Treating diabetes in toddlers

If your baby is diagnosed with diabetes, treatment and management can begin right away. Your healthcare provider can help you create a diabetes care team; including a dietitian, diabetes educator, and doctor. This team works closely with you to help monitor your child’s blood sugar level and maintain it within the recommended range.

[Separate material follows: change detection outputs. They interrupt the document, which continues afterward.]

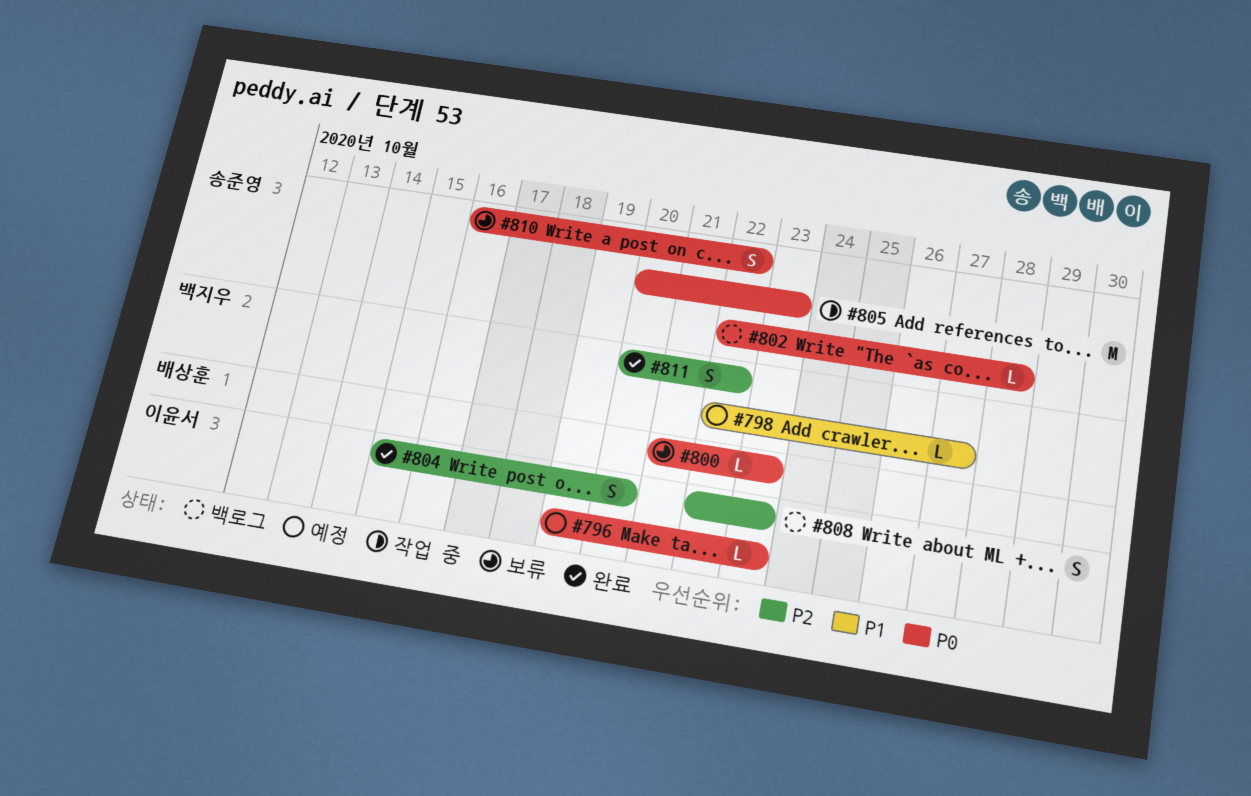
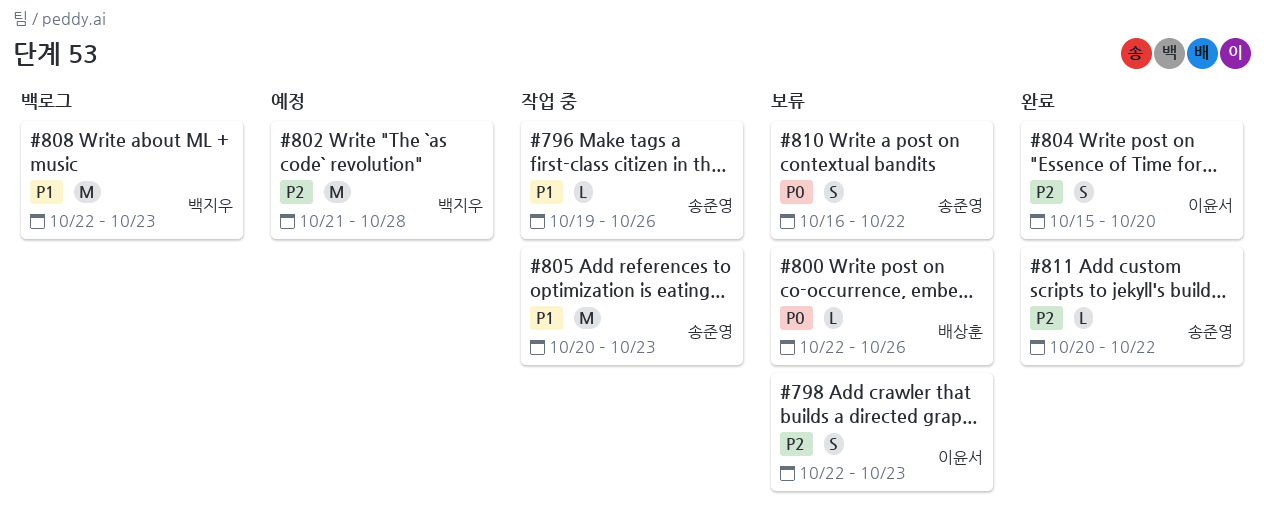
#796, status: 예정 -> 작업 중
#796, owner: 이윤서 -> 송준영
#796, priority: P0 -> P1
#796, due: Oct 23 -> Oct 26
#798, status: 예정 -> 보류
#798, owner: 백지우 -> 이윤서
#798, priority: P1 -> P2
#798, estimate: L -> S
#798, due: Oct 27 -> Oct 23
#800, start: Oct 21 -> Oct 22
#800, due: Oct 23 -> Oct 26
#802, status: 백로그 -> 예정
#802, owner: 송준영 -> 백지우
#802, priority: P0 -> P2
#802, estimate: L -> M
#802, start: Oct 22 -> Oct 21
#805, priority: P0 -> P1
#808, owner: 이윤서 -> 백지우
#808, priority: P2 -> P1
#808, estimate: S -> M
#811, owner: 백지우 -> 송준영
#811, estimate: S -> L

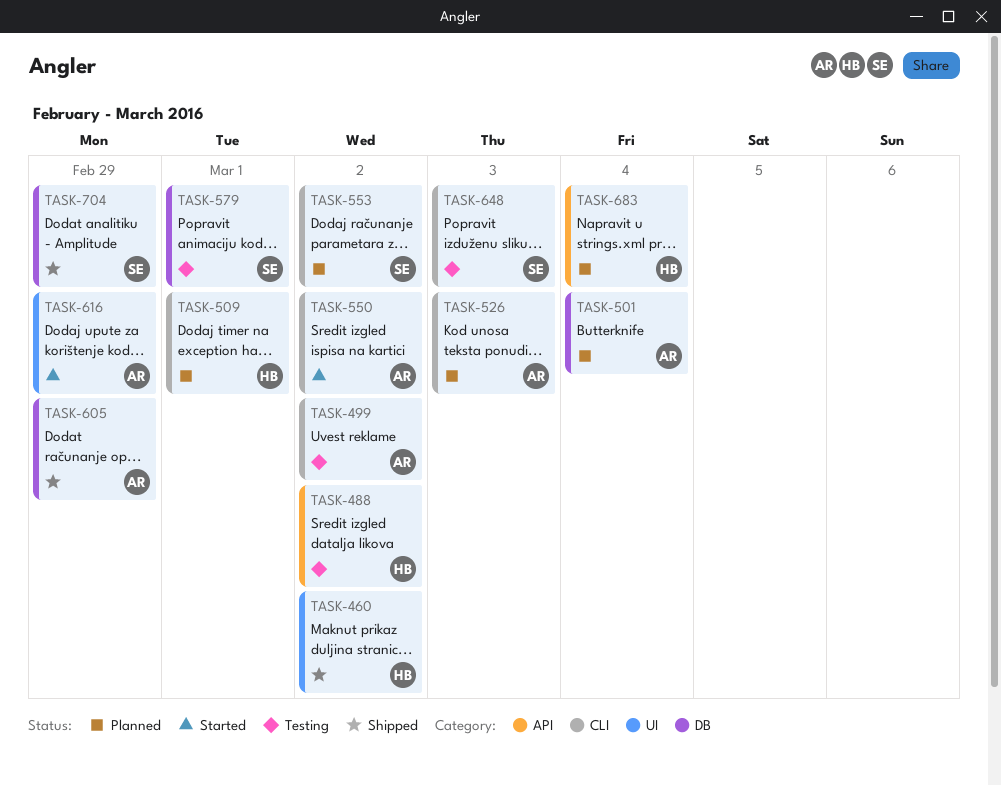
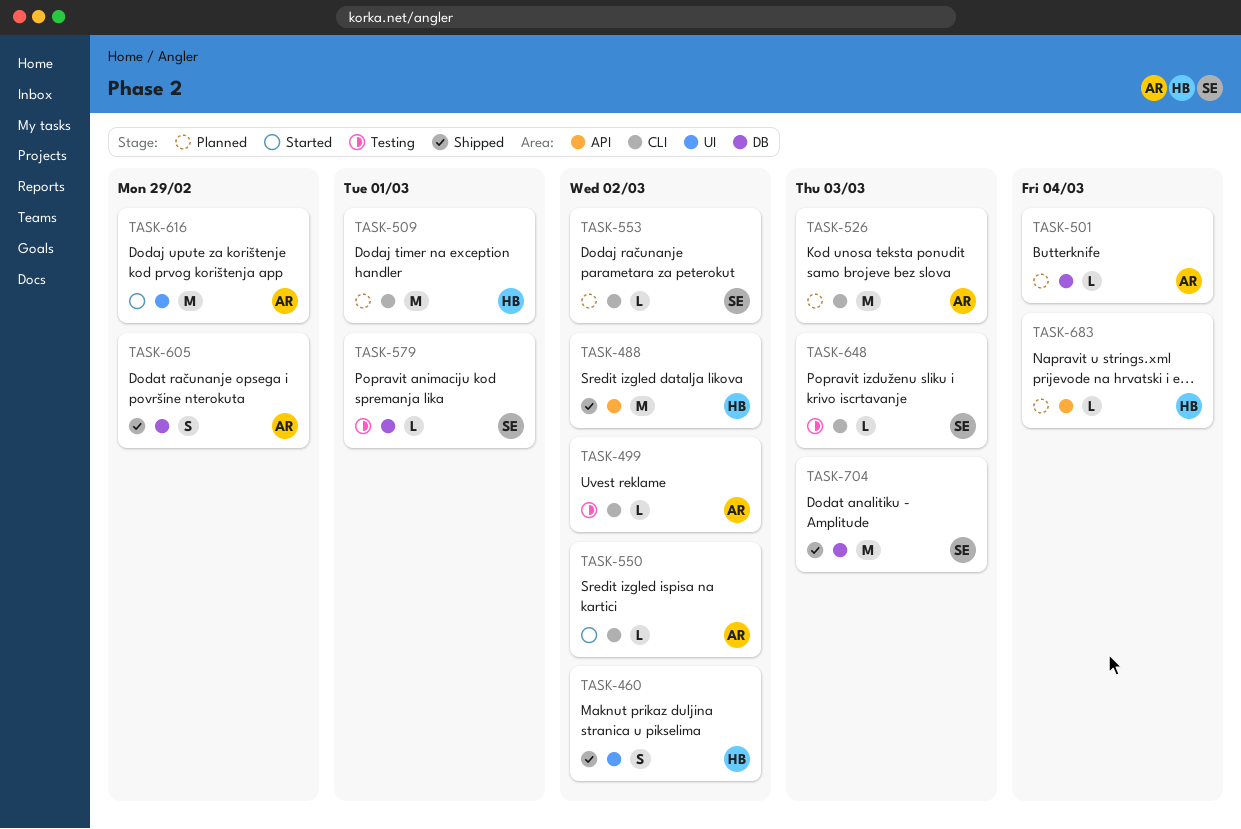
TASK-488, status: Testing -> Shipped
TASK-704, due: Feb 29 -> Mar 3

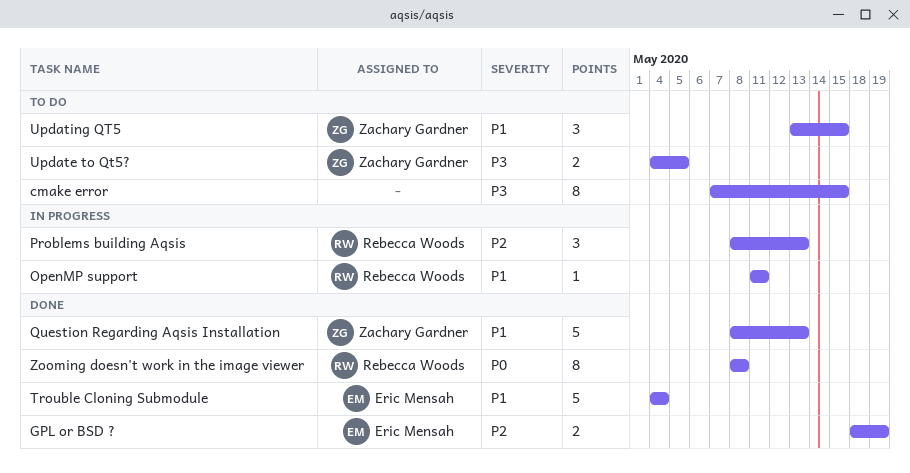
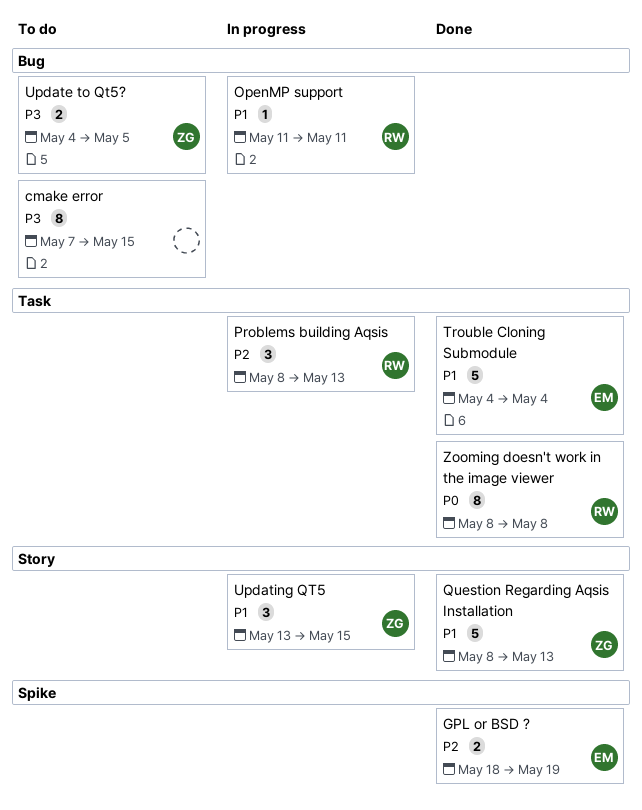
Updating QT5, status: To do -> In progress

Although diabetes does not have a cure, with consistent care and treatment, your toddler can go on to have a perfectly normal life. Diabetes treatment mainly depends on whether your toddler has been diagnosed with juvenile diabetes (type 1 diabetes) or type 2 diabetes. However, the treatment regimen may include:

  • Taking insulin: For toddlers with juvenile diabetes, life-long management of the condition with insulin is necessary. In some cases, indoor outdoor trampoline for toddlerstoddlers with type 2 diabetes may also require insulin. Although insulin is often administered as an injection, it can also be administered through pumps. Your doctor will guide you on how to use a pump or give injections, and when your child is old enough you and your doctor can show them how to it themselves.
  • Blood sugar monitoring: It is recommended that you check your child’s blood glucose levels regularly, at least 4 times a day to ensure they are within the recommended range.
  • Regular exercise; Ensure that your child gets at least 1 hour of physical activity each day. You can make it more interesting by getting involved and making it part of the family routine. You can do this in many different and exciting ways, For instance, you can take your family on hikes, play ball together, bounce around on an outdoor trampoline or play tag.
  • A healthy diet: Adopting a healthy diet and timing meals properly is a critical element of any diabetes treatment regimen. Your dietitian or healthcare provider will create a tailor-made meal plan for you to adhere to.
  • Medication: Toddlers with type 2 diabetes may be given medications like liraglutide (which stimulates the pancreas to make and release more insulin, especially after meals) or metformin (which helps reduce the amount of blood glucose released into the bloodstream by the liver).
  • Counting carbs: For toddlers with type 1 diabetes, your physician will explain how calories in food are counted in order to calculate your toddler’s dose accurately.

The bottom line

Diabetes typically requires lifestyle changes and consistent care that can be a challenge to explain and implement with toddlers. Despite being a life-long condition that requires keen attention and management, diabetes can be treated and support is available to help make sure patients remain healthy and productive throughout life.

If you have any questions about your child’s health or treatment plan, be sure to consult your healthcare provider.